DA leader Mmusi Maimane says he's written to National Assembly Speaker Baleka Mbete, asking for the debate to be tabled early in the New Year.

Maimane says a motion of no confidence is the best way of holding Zuma to account for sending the economy into a tailspin.

"Our view is his decisions in the last while show his unfitness to hold office."

Maimane wants the opening of Parliament brought forward to the second week of January so the no confidence debate can be held as soon as possible.

"It must be tabled through a secret ballot and members of the executive, who have direct benefit in the matter, cannot participate in the debate."

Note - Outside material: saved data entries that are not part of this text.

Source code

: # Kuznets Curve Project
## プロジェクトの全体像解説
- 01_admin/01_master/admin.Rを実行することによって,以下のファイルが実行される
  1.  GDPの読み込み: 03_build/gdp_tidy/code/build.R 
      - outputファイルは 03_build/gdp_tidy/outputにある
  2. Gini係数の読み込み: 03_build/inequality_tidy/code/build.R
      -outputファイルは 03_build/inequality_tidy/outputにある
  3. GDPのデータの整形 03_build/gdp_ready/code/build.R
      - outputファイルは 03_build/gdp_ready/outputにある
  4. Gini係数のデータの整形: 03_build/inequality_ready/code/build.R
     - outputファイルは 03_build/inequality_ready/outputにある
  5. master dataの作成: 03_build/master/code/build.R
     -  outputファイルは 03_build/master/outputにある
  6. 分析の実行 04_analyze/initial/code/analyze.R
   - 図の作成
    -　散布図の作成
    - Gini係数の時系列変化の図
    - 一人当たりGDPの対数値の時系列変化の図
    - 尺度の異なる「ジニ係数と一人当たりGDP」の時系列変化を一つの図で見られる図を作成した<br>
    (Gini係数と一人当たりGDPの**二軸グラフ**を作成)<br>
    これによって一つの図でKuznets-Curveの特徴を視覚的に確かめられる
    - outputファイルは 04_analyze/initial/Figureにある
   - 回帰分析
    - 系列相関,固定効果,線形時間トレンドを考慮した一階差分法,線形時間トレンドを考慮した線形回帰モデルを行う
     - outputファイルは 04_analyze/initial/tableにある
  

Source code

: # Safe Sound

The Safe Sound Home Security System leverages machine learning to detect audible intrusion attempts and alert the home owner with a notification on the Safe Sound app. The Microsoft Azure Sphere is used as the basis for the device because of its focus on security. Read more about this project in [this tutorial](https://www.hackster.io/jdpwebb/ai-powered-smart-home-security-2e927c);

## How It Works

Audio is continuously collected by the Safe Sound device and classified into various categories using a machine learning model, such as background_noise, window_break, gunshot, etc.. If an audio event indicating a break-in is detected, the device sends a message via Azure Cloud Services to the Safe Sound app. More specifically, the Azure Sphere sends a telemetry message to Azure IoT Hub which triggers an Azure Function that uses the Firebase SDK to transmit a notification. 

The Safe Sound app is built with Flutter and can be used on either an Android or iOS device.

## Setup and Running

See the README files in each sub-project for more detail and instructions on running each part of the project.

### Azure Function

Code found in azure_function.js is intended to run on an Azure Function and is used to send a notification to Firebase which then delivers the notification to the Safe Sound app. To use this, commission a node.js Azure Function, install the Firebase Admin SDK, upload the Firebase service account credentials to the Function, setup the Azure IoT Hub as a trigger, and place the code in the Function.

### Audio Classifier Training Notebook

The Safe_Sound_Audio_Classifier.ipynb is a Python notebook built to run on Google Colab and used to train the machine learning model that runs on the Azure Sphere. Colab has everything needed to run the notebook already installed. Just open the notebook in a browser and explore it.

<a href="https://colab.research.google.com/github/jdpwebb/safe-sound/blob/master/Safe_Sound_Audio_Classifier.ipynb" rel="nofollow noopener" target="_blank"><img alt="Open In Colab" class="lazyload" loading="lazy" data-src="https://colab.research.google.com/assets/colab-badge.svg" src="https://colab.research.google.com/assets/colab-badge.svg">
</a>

Maimane believes a secret ballot will stiffen the resolve of ANC MPs to vote against their party's leader.

A motion of no confidence requires a simple majority to succeed, but the DA's stab at a similar motion in May was easily defeated.

At the same time, ANC veteran Mavuso Msimang says the public backlash surrounding Zuma's latest cabinet reshuffle presents an opportunity for the leading party to "regroup".

Msimang is one of many prominent leaders who had warned Zuma against his decision to redeploy Nene.

While he hopes public pressure has influenced Zuma's latest move, Msimang has slated government and its performance over the years, saying the presidency needs to chart a new way forward.

"It's a period that's marked by scandal and misadventure, but worst for me is the fact that this seems to be happening to Jacob Zuma and less of the people sat back and folded their hands. One has to speculate for fear or for lack of understanding that we were being led to an abyss."